Next year’s municipal election to see mail-in ballots only
On Election Day, there are few things 90-year-old Barbara Bowerman enjoys more than seeing her neighbors get out to vote.
She’s been an election worker for the Municipality of Anchorage for nearly 35 years, swapping stories, sharing laughs and following procedure.
“The first time I did this, we were counting paper ballots,” Bowerman said. “It has changed a lot since then.”
Bowerman is one of more than 700 election workers hired by the municipality each election to man 122 precincts around Anchorage, but she is about to be out of a job. Starting next year, all municipal elections will transition to mail-in ballots only.
“It’s not as personable and you’re not going to get the same reaction from the public,” Anchorage voter Lisa Nason said.
Election officials say the reason for the switch is a history of faulty ballot equipment and low voter turnout.
“I think vote-by-mail is important because it allows voters to have confidence in their votes because they’ll have time to study the issues,” said Deputy Clerk of Elections Amanda Moser. “Our ballots have long propositions that are very complicated. It gives the voters that additional time.”
The transition to mail-in-only voting is something the municipality has been working on for several years. The expensive startup funding for the new system was appropriated by the Assembly back in 2015.
The switch only applies to municipal elections. State and federal elections will continue to use local precincts and poll workers.
Bowerman says she will miss the friends she’s made as an election worker over the decades, but says the change could be just what Anchorage needs.
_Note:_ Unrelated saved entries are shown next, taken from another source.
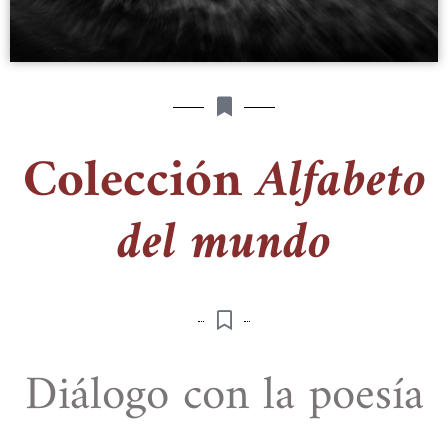
Colección
Alfabeto
del mundo
Diálogo con la poesía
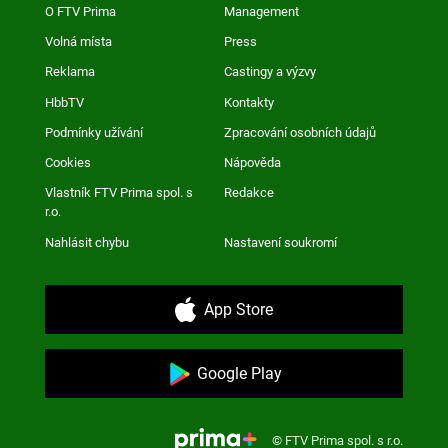
O FTV Prima
Management
Volná místa
Press
Reklama
Castingy a výzvy
HbbTV
Kontakty
Podmínky užívání
Zpracování osobních údajů
Cookies
Nápověda
Vlastník FTV Prima spol. s
Redakce
r.o.
Nahlásit chybu
Nastavení soukromí
App Store
Google Play
© FTV Prima spol. s r.o.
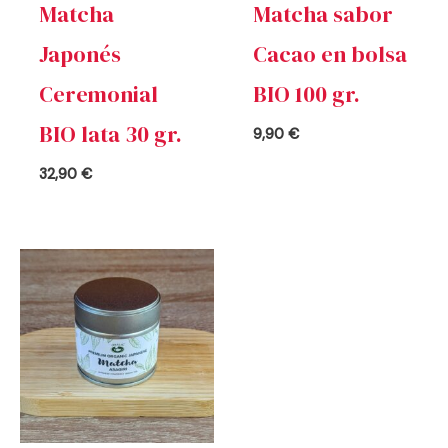
Matcha
Matcha sabor
Japonés
Cacao en bolsa
Ceremonial
BIO 100 gr.
BIO lata 30 gr.
9,90
€
32,90
€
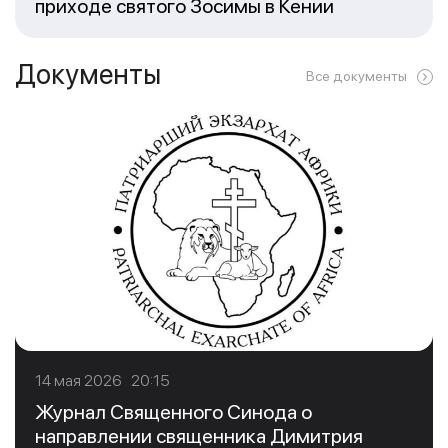
приходе святого Зосимы в Кении
Документы
Все документы
14 мая 2026 20:15
Журнал Священного Синода о
направлении священника Димитрия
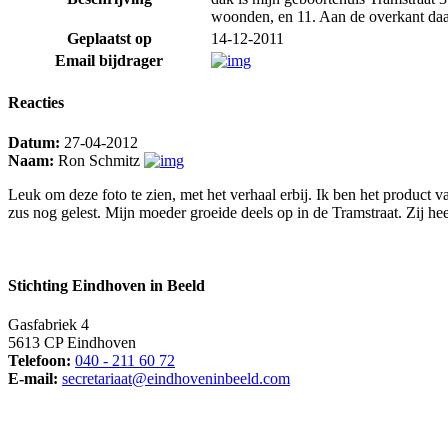
woonden, en 11. Aan de overkant daa
Geplaatst op
14-12-2011
Email bijdrager
Reacties
Datum:
27-04-2012
Naam:
Ron Schmitz
Leuk om deze foto te zien, met het verhaal erbij. Ik ben het product
zus nog gelest. Mijn moeder groeide deels op in de Tramstraat. Zij hee
Stichting Eindhoven in Beeld
Gasfabriek 4
5613 CP Eindhoven
Telefoon:
040 - 211 60 72
E-mail:
secretariaat@eindhoveninbeeld.com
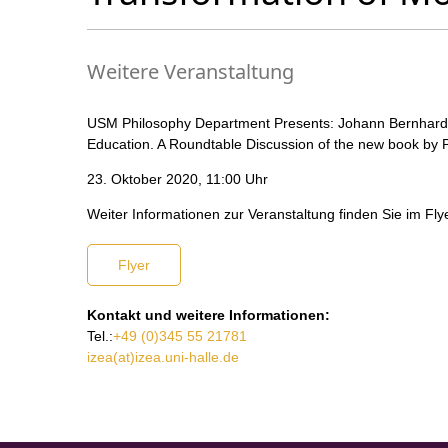
Weitere Veranstaltung
USM Philosophy Department Presents: Johann Bernhard
Education. A Roundtable Discussion of the new book by 
23. Oktober 2020, 11:00 Uhr
Weiter Informationen zur Veranstaltung finden Sie im Flye
Flyer
Kontakt und weitere Informationen:
Tel.:
+49 (0)345 55 21781
izea(at)izea.uni-halle.de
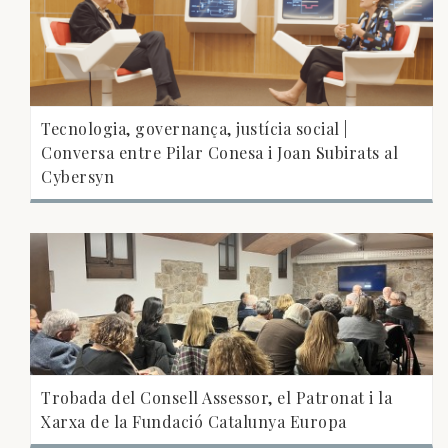
Tecnologia, governança, justícia social |
Conversa entre Pilar Conesa i Joan Subirats al
Cybersyn
Trobada del Consell Assessor, el Patronat i la
Xarxa de la Fundació Catalunya Europa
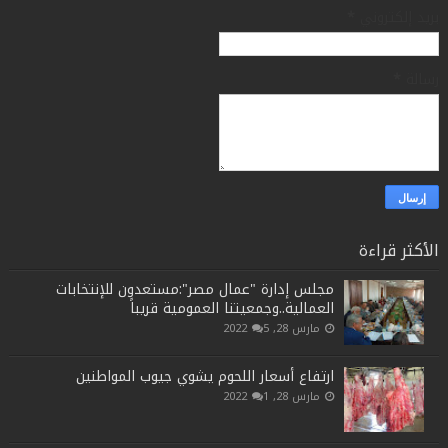
بريد إلكتروني
*
رسالة
*
الأكثر قراءة
مجلس إدارة "عمال مصر":مستعدون للإنتخابات
العمالية..وجمعيتنا العمومية قريباً
مارس 28, 2022
5
ارتفاع أسعار اللحوم يشوي جيوب المواطنين
مارس 28, 2022
1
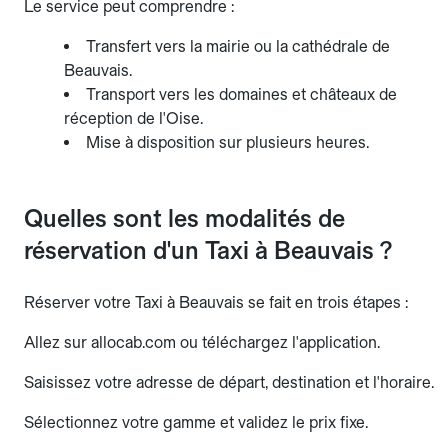
Le service peut comprendre :
Transfert vers la mairie ou la cathédrale de
Beauvais.
Transport vers les domaines et châteaux de
réception de l'Oise.
Mise à disposition sur plusieurs heures.
Quelles sont les modalités de
réservation d'un Taxi à Beauvais ?
Réserver votre Taxi à Beauvais se fait en trois étapes :
Allez sur allocab.com ou téléchargez l'application.
Saisissez votre adresse de départ, destination et l'horaire.
Sélectionnez votre gamme et validez le prix fixe.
“I’ll be glad to see a mail-in ballot,” Bowerman said. “In the other states where they have mail in ballots the number of people who vote have greatly increased.”
The average voter turnout in a municipal election is about 20 percent, according to the municipal clerk’s office. Staff expect that number to nearly double with the new system in place.
But for election workers like Bowerman, this is the end of a tradition. No more directing neighbors to the ballot box, instead hoping next year they find their way to their mailbox.